Tuesday, December 17, 2024

John Fossey, 1943–2024

It is with great sadness that we report the passing of John Fossey, Professor Emeritus at McGill University, a Fellow of the Royal Society of Canada, and one of the founding members of the Canadian Institute in Greece. He passed away on December 1st.

John taught at McGill for over 30 years and helped to establish its program in Classical Archaeology. He conducted excavations in Greece and was first Canadian archaeologist to work on Greek diaspora sites in the region of the Black Sea, including fieldwork in Bulgaria and Georgia. A prolific scholar, John authored nine books, among which was The History of the Greek Diaspora: From Antiquity to Modern Times, and over 100 journal articles. He inspired a generation of scholars throughout his career.

During meetings and discussions in the early 1970s, John was one of the key individuals who helped found the Canadian Institute in Greece (originally called the Canadian Archaeological Institute at Athens). Along with Bob Buck from the University of Alberta, John lobbied other archaeological organizations in Canada and the first report of a new institute being founded that would focus on Greece occurred at the November 1973 general meeting of the Canadian Society for Archaeology and Abroad (an organization for which John had also served as President). Approval of the new Institute as a legal entity in Canada occurred in 1974. Lobbying continued and John and his colleagues helped Canada establish a "foreign archaeological school" in Greece on February 12, 1976. John served as the first President of the Board of this new Institute and also its first Director, until 1979.

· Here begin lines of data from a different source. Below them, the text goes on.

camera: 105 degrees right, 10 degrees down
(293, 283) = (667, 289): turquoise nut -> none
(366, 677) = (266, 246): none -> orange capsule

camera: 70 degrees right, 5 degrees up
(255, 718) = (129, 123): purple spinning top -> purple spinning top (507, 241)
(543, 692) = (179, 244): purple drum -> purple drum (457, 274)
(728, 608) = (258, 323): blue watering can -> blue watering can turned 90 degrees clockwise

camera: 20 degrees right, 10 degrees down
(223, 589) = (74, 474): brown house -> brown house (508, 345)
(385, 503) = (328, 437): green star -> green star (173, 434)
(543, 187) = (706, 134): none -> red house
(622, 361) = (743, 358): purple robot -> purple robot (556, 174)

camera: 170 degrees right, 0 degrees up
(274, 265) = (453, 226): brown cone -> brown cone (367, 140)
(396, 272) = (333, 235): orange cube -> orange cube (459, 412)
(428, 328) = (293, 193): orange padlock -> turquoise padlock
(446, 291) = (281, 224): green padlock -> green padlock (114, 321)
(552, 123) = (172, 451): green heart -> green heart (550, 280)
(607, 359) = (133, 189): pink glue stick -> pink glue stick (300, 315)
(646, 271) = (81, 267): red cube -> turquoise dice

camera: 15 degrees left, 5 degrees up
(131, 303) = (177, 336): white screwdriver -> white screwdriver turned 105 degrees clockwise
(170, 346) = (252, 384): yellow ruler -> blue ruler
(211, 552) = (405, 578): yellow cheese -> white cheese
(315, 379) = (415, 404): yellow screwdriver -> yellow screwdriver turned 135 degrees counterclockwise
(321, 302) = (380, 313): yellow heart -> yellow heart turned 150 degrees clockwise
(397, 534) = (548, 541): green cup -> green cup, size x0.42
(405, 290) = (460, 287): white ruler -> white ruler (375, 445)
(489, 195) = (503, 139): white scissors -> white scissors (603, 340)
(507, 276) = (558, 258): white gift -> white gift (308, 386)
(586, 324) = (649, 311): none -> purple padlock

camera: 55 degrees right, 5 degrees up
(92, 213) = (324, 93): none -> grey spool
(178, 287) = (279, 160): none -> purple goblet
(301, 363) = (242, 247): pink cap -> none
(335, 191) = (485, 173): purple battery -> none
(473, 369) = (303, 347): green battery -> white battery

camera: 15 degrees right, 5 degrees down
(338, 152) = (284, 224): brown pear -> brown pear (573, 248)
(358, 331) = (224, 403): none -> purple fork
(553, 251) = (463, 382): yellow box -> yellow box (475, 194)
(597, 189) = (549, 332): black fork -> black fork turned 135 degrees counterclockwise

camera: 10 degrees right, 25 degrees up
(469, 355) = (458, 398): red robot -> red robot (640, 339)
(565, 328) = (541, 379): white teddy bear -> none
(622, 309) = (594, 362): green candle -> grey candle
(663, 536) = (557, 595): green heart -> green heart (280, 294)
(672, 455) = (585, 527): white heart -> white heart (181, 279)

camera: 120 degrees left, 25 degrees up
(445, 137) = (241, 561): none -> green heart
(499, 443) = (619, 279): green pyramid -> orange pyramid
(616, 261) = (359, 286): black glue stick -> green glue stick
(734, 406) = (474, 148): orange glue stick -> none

Part of John’s motivation for establishing a Canadian institute in Greece was the difficulties he and other Canadian researchers were having in obtaining fieldwork permits in the early 1970s. In 1972, John excavated at Lake Vouliagmeni on the Perachora peninsula under the aegis of the British School at Athens. The BSA did not offer a permit for this work to continue in 1973. Another of the founding members of the CIG, John Desmarais, reported that John was so incensed by this outcome, he vowed to create a Canadian institute.

John continued to support the CIG throughout his life and made large donations of books to our library, most recently in 2020. The CIG owes a great debt to John for his tireless work in helping to establish a new foreign archaeological school in Athens and for working to ensure that fieldwork permits would be available to Canadian archaeologists working in Greece. Without him, we would not be here today.

We offer our utmost condolences to John’s children, Jean-Paul, Myrtis, and Pauline, and the rest of his family. And we offer our most sincere thanks to John for everything he did to help establish the CIG.